As a school-based therapist working for Misrad Hachinuch I made about 55 shekels/hour, which is pretty good. And add in the vacation time and seemingly good hours and it seems like I have it pretty good. However, there were so many other things around it-- all the preparatory work that you do at home (treatment planning, reports, etc.), the continuing ed that you HAVE to go to that takes place in the evenings, the fact that you rarely get to meet with teachers/other staff-- that it was about 55 shekels for every hour that I was at my school (I think); I don't know how many hours I spent on the other things, in continuing ed, etc.

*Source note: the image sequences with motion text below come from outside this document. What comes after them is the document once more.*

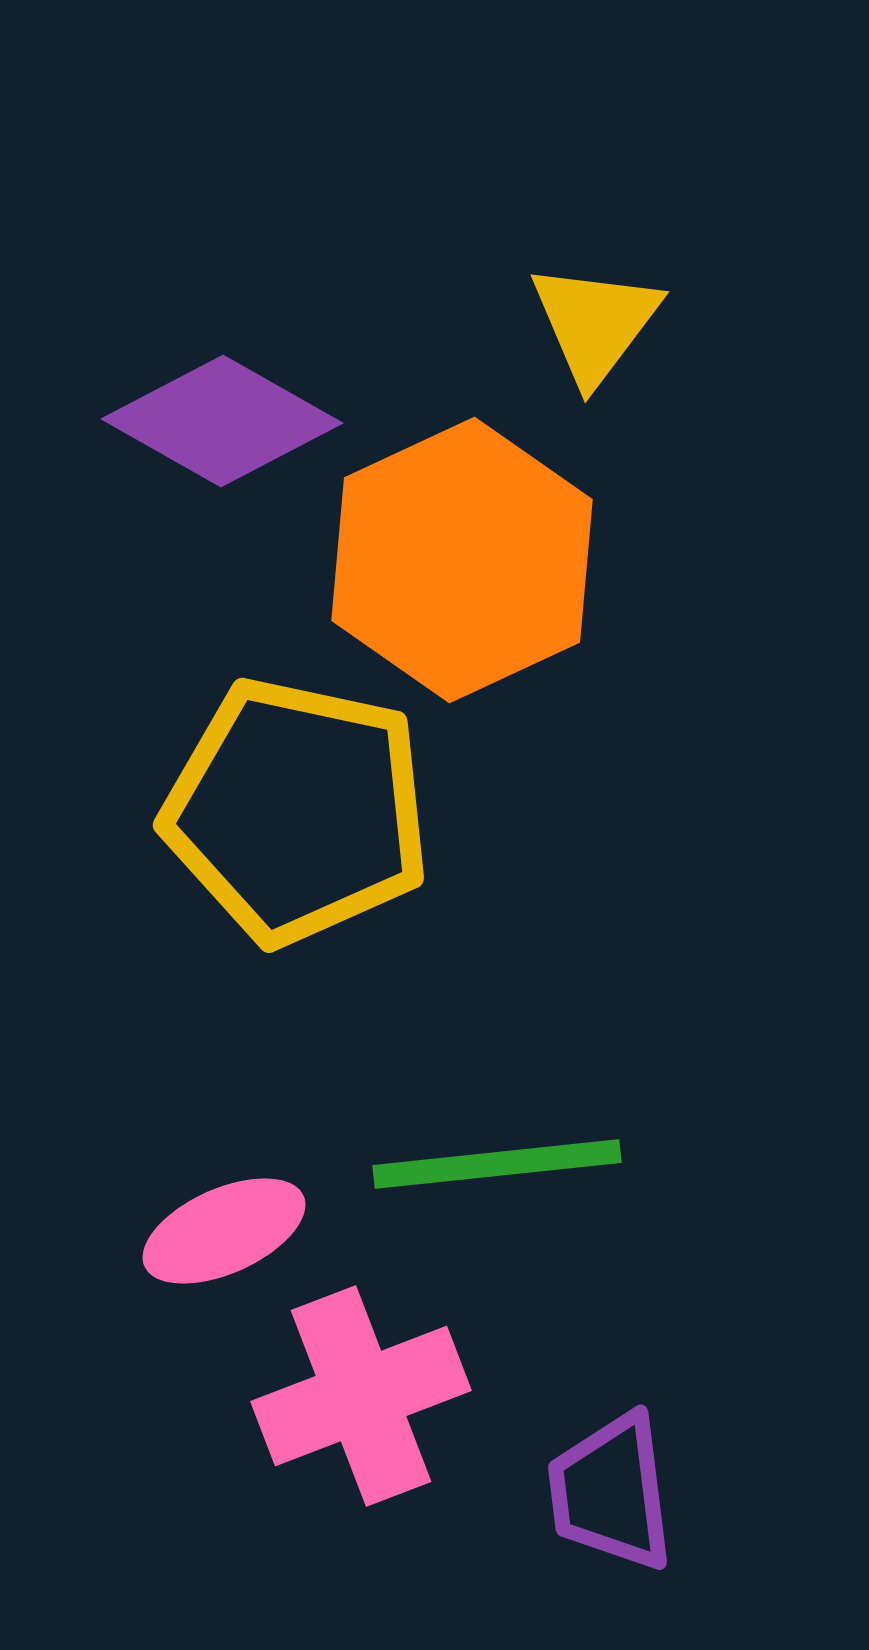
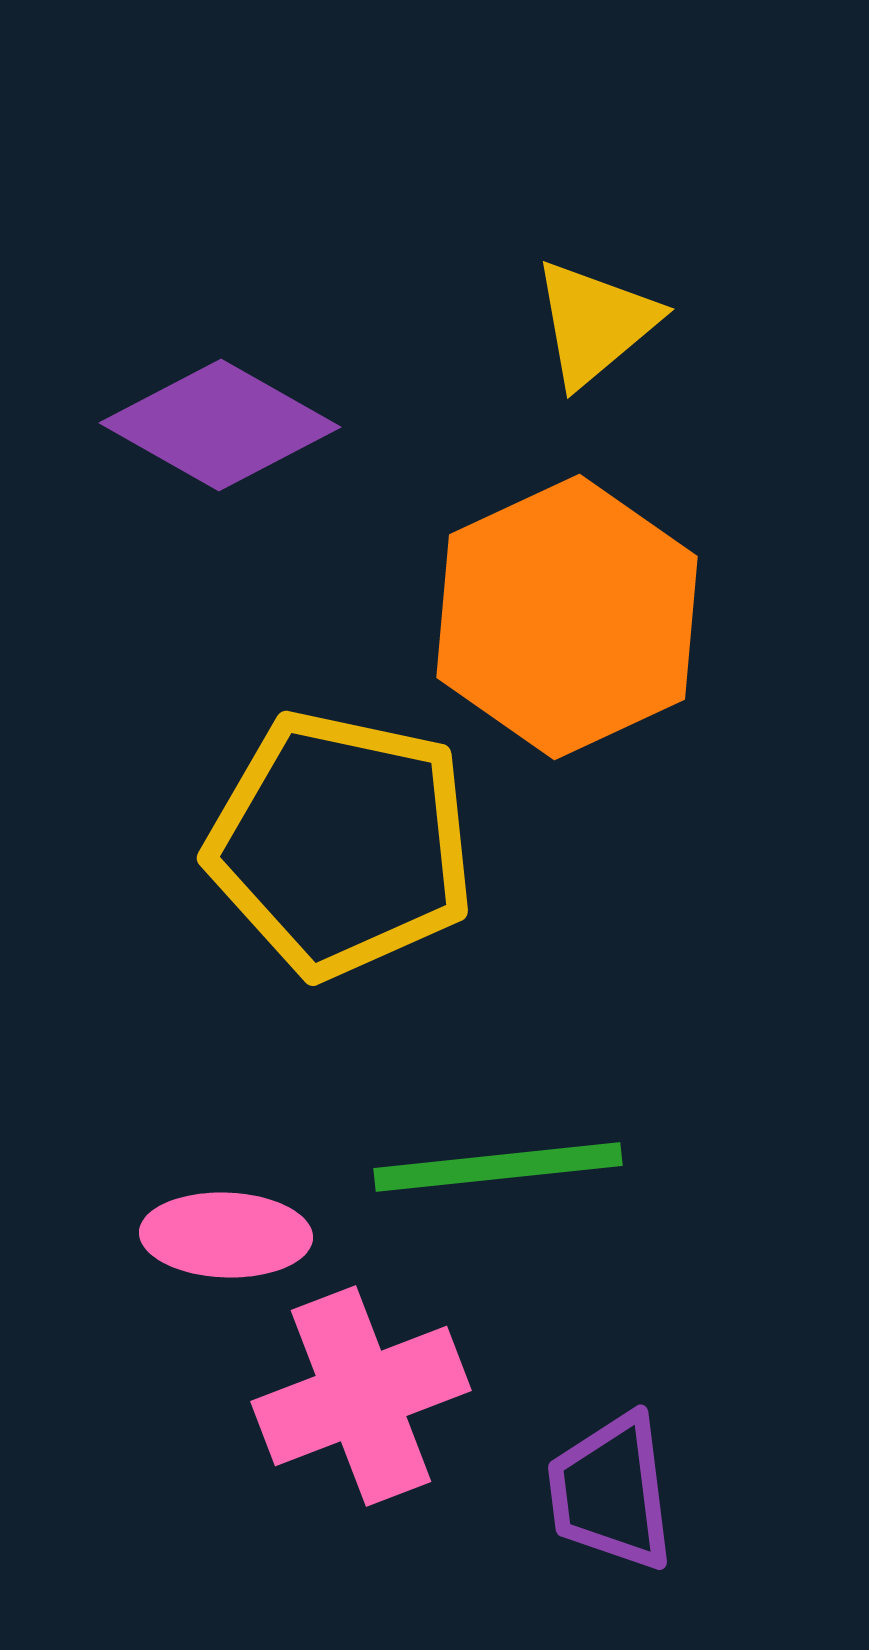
yellow triangle: rotated 13 degrees clockwise
purple diamond: moved 2 px left, 4 px down
orange hexagon: moved 105 px right, 57 px down
yellow pentagon: moved 44 px right, 33 px down
green line: moved 1 px right, 3 px down
pink ellipse: moved 2 px right, 4 px down; rotated 26 degrees clockwise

In a hospital that is looking for therapists they pay minimum wage. My husband, working as a security guard, makes that or maybe a shekel or two per hour more. That hospital has an excellent rehab department, which is why therapists are willing to work there, but they work there for a year or two and then leave because the pay is so bad. In a health fund they pay 25 shekels/hour (and just for more comparison-- a family friend who is a doctor get 37 shekels/hour).

Israel has socialized medicine, which is a major part of why healthcare pays so poorly. There is some sort of reform starting, or at least that's the rumor, but if you look at the numbers, something has got to change in order to make the salary in the health care system something that one could live on, as a family and not by working 80-hour workweeks.